• Quoted passage
========================================

There is nothing forgiving in San. She forgives nothing, she is forgiven nothing, throughout the book. She is alone, she feels lonely of it (or so we infer...I don't know that she would be able to articulate the unmoored, disconnected reality that lonely people all share). For this, among other, reasons, this is a hard story to read. If you have ever been truly, down-to-the-bone lonely, this might be a triggering read for you. I haven't run across too many reads with this hyperconcentrated focus on loneliness, or too many with more success in rendering an emotional state into prose.
A stranger to every single person in the crowd, San finds herself blocking the sidewalk as people swerve to avoid her. Even if a carnival were to break out around her, the vacant expression on her face looks entrenched enough to persist.

Because she knows nothing of love, loving, being loved, San sees nothing except the one moment when everything changed, when the one love she thought she had was denied and made nothing. Not even attempting to find her former home nets San anything, she sees not the fields of minari she grew up among, where her life irrevocably emptied out and flowed away from her, but careful rectilinear plots of...something not minari. She has no roots. She feels no kinship.
Nothing happened this past summer. Only that, in the hot sun from time to time, a brief thought would appear and disappear around me. That thought was closer to me than any of the flowers in the shop. Even as I tried to capture the thought on paper, the heat would exhaust me and I'd give up. There were plenty of things I gave up, using the heat as an excuse. Which means I spent this past summer repeatedly deciding to do things and then giving up on them. As if my life were an exhibition of how good I am at giving up. It was that kind of summer.

It was that kind of life. It won't end well, it didn't begin well or go on well; that much we know. There's nothing hopeful in this story. Women like San aren't ever anyone's focus...her job in the flower shop working with and for Su-ae notwithstanding. She receives the desperate, genuine love of Su-ae as...nothing. San is fixated on emptiness...her only friend abandoned her!...and on men she does not want. She needs their love. She doesn't want it. She decided long ago that love wasn't something she could have, feel, receive, give. And so when it's offered to her she...doesn't see it. She does see the want of one man, she feels the desperate pull of another man on her attention, and gets nothing but unwanted results.
Every attempt to resist is met with his greater strength. In a moment, her head begins to droop.

She's released onto the street.
Her mind is completely taken over, her body a husk. No one seems to take note of the loneliness she carries. Just some woman in the crowd, unaware that her top is undone. A more observant person might have noticed her cheek slightly swollen from having been punched, the thin lines of her face a touch asymmetrical because of it. Someone might see her pale face and think, How could anyone ever look so pale....

========================================

• Record excerpts
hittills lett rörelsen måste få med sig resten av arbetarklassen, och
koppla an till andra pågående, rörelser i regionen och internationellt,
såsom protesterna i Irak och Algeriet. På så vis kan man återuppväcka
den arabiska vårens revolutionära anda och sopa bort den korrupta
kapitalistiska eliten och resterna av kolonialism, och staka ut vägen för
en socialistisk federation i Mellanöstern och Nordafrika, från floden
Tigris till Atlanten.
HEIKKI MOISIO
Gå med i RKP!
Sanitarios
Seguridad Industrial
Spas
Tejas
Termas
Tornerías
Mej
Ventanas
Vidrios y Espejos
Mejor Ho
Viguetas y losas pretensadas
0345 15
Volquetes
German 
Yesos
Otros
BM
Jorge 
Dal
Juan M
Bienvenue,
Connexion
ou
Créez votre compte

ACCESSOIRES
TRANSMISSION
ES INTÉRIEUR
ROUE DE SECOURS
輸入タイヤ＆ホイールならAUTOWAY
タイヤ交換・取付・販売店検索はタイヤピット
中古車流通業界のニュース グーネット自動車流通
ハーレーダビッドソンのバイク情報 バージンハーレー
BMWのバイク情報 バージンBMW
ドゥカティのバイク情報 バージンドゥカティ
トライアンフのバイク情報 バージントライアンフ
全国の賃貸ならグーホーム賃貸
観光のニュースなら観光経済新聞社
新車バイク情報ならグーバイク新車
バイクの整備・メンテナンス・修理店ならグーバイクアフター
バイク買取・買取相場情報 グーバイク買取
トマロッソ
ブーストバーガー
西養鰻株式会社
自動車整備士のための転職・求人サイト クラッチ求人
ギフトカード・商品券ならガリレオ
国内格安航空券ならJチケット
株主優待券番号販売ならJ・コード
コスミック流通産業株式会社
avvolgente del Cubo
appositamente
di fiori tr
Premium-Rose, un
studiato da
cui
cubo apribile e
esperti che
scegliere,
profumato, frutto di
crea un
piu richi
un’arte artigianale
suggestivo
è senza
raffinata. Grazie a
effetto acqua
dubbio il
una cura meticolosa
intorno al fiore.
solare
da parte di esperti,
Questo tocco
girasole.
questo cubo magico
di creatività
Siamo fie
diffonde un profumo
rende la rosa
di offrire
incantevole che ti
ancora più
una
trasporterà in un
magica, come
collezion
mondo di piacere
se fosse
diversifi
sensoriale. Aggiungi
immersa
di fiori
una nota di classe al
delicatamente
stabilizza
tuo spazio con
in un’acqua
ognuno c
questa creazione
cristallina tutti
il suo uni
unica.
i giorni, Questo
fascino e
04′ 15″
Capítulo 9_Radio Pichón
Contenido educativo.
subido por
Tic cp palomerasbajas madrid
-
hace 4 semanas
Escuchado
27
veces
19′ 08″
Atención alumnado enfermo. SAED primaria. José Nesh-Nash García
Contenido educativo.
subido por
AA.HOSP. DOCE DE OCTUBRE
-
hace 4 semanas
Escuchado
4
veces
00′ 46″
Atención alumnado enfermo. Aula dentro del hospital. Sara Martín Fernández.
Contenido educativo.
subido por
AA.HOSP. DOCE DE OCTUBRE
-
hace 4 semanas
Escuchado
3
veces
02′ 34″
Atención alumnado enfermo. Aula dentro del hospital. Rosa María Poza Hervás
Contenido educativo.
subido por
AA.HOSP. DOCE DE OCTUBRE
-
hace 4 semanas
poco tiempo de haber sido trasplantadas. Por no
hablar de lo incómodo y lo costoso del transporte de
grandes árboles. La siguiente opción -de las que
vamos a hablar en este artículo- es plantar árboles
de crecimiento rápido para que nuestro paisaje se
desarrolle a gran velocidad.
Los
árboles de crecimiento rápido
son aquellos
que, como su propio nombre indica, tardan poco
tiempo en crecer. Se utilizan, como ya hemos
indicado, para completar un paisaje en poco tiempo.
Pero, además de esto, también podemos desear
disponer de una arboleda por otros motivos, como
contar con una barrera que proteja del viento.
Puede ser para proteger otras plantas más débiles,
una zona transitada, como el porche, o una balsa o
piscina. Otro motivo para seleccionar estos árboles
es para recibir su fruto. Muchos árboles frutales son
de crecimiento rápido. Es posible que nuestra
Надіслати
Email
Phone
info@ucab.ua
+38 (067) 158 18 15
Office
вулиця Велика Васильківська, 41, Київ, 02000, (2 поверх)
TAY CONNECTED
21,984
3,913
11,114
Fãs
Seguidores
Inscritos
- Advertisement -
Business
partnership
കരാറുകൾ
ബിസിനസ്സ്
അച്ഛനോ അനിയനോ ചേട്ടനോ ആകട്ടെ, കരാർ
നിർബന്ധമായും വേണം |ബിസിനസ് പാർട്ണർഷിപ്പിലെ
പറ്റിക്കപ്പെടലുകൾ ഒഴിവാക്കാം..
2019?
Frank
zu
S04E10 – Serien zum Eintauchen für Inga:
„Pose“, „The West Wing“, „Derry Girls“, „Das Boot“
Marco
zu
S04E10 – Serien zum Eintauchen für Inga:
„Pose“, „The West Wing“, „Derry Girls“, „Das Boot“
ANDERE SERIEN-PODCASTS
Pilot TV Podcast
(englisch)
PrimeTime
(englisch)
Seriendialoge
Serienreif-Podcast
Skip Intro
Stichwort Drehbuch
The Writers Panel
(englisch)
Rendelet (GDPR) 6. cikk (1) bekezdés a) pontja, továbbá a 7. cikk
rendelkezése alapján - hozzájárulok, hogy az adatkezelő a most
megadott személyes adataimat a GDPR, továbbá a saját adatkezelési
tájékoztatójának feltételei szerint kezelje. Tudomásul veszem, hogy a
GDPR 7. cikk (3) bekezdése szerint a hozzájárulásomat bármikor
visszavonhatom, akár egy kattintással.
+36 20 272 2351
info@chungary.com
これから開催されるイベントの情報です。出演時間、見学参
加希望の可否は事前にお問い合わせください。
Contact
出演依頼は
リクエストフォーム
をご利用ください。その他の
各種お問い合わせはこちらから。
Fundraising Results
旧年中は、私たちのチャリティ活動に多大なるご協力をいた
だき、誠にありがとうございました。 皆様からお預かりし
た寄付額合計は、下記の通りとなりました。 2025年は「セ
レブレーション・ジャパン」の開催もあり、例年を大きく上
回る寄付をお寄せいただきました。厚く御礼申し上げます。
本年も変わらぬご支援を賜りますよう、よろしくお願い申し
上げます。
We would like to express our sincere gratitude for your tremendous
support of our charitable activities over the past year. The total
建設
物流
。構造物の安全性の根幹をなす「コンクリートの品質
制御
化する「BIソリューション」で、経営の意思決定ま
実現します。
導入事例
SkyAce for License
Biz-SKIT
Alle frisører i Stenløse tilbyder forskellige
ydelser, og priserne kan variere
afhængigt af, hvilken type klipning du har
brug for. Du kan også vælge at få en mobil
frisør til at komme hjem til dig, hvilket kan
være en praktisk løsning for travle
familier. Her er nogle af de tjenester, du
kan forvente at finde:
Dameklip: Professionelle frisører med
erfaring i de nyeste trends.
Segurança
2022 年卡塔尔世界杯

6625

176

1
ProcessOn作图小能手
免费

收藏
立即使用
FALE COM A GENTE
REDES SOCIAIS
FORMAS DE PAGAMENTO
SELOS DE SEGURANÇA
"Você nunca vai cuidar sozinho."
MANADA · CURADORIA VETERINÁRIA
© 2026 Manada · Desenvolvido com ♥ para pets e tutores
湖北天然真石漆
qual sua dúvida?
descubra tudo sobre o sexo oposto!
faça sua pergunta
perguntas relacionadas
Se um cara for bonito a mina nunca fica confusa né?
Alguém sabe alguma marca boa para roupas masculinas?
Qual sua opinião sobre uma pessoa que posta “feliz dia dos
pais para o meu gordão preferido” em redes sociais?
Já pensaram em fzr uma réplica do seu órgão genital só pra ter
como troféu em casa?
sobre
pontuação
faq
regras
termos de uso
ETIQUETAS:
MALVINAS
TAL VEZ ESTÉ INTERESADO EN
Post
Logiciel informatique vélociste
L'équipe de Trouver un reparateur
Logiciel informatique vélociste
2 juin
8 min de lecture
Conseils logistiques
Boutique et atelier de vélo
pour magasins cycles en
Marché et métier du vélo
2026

========================================

• Exercises
**1)** According to the review, why does San fail to see love when someone offers it to her? Answer in one to three sentences.
**2)** Reproduce the entries word for word, starting at their first line and ending at the line that contains "全国の賃貸ならグーホーム賃貸".
The review at the top and the entries after it are unrelated material.

• Expected results
**1)** San decided long ago that love was not something she could have, feel, receive, or give. Because of that, she doesn't see it when it is offered to her.

**2)**
hittills lett rörelsen måste få med sig resten av arbetarklassen, och
koppla an till andra pågående, rörelser i regionen och internationellt,
såsom protesterna i Irak och Algeriet. På så vis kan man återuppväcka
den arabiska vårens revolutionära anda och sopa bort den korrupta
kapitalistiska eliten och resterna av kolonialism, och staka ut vägen för
en socialistisk federation i Mellanöstern och Nordafrika, från floden
Tigris till Atlanten.
HEIKKI MOISIO
Gå med i RKP!
Sanitarios
Seguridad Industrial
Spas
Tejas
Termas
Tornerías
Mej
Ventanas
Vidrios y Espejos
Mejor Ho
Viguetas y losas pretensadas
0345 15
Volquetes
German 
Yesos
Otros
BM
Jorge 
Dal
Juan M
Bienvenue,
Connexion
ou
Créez votre compte

ACCESSOIRES
TRANSMISSION
ES INTÉRIEUR
ROUE DE SECOURS
輸入タイヤ＆ホイールならAUTOWAY
タイヤ交換・取付・販売店検索はタイヤピット
中古車流通業界のニュース グーネット自動車流通
ハーレーダビッドソンのバイク情報 バージンハーレー
BMWのバイク情報 バージンBMW
ドゥカティのバイク情報 バージンドゥカティ
トライアンフのバイク情報 バージントライアンフ
全国の賃貸ならグーホーム賃貸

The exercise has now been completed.